Tara Aliya Kesavan Indian, b. 1994

Overview
"I appreciated having a context for dialogue and interaction with fellow artists and practitioners. My conversations with fellow artists and practitioners offered useful perspectives on an existing body of work. Moreover, my mentorship sessions with Premjish Achari during the grant period were valuable, and I enjoyed learning about the range of practices within the cohort."
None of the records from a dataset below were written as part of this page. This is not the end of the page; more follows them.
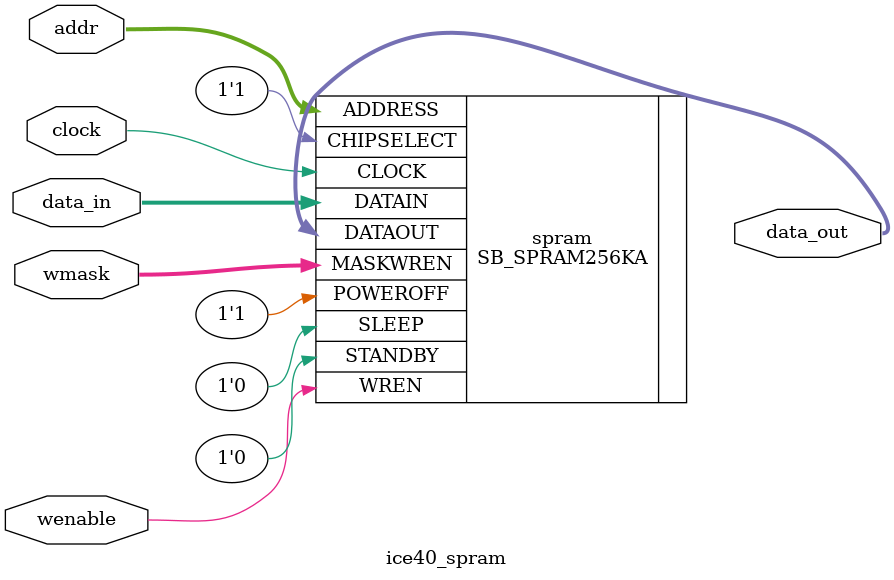
<source format=v>
module ice40_spram(
	input         clock,
  input  [13:0] addr,     // 16K entries
  input  [15:0] data_in,  // 16 bits
  input  [3:0]  wmask,
  input         wenable,
  output [15:0] data_out, // 16 bits  
	);

SB_SPRAM256KA spram (
    .ADDRESS(addr),
    .DATAIN(data_in),
    .MASKWREN(wmask),
    .WREN(wenable),
    .CHIPSELECT(1'b1),
    .CLOCK(clock),
    .STANDBY(1'b0),
    .SLEEP(1'b0),
    .POWEROFF(1'b1),
    .DATAOUT(data_out)
);

endmodule

</source>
Tara Aliya Kesavan (b.1994, New Delhi, India) received an MFA in Integrated Media Arts, Hunter College, CUNY (2024) and an M.A. in Mass Communications, Jamia Millia Islamia (2017). 

 

Her current body of work comprises paintings and ceramic-video sculptures. Drawing from public and personal records from the early decades of independent India, her paintings show women moving between the emerging offices, labs, and broadcast studios of a young nation and the intimate routines of domestic life. Using these sources as scaffolding, her paintings conjure moments and gestures that drift beyond the archive, leaning into her figures’ interior worlds. Their attentive presence — expressed through touch, focus, and careful acts of looking — carries into her ceramic-video sculptures, where screens are embedded into hand-built forms. Part interface, part vessel, they invite a softer, more tactile relationship with virtual worlds.

 

Her work has been shown at Transmitter, NYC (2024), UnionDocs, NYC (2024), Locust Projects, Miami (2022), and the Center for Performance Research, NYC (2023). She was awarded Culture Push’s Fellowship for Utopian Practice (2023). She works at UnionDocs, a center for documentary art, where she supports public programming and artist-led projects. 

 

Tara lives and works in Goa, India.

 

Mentor:

Premjish Achari

Proposed Project:

Time’s Radiant Keepers

Project Overview:

Through her project, Tara converged archival fragments and material forms to reimagine women's lived worlds between the domestic, the professional, and the virtual, through canvas paintings, and sculptures involving visual media. Her body of works was displayed at India Art Fair in Delhi, 2026.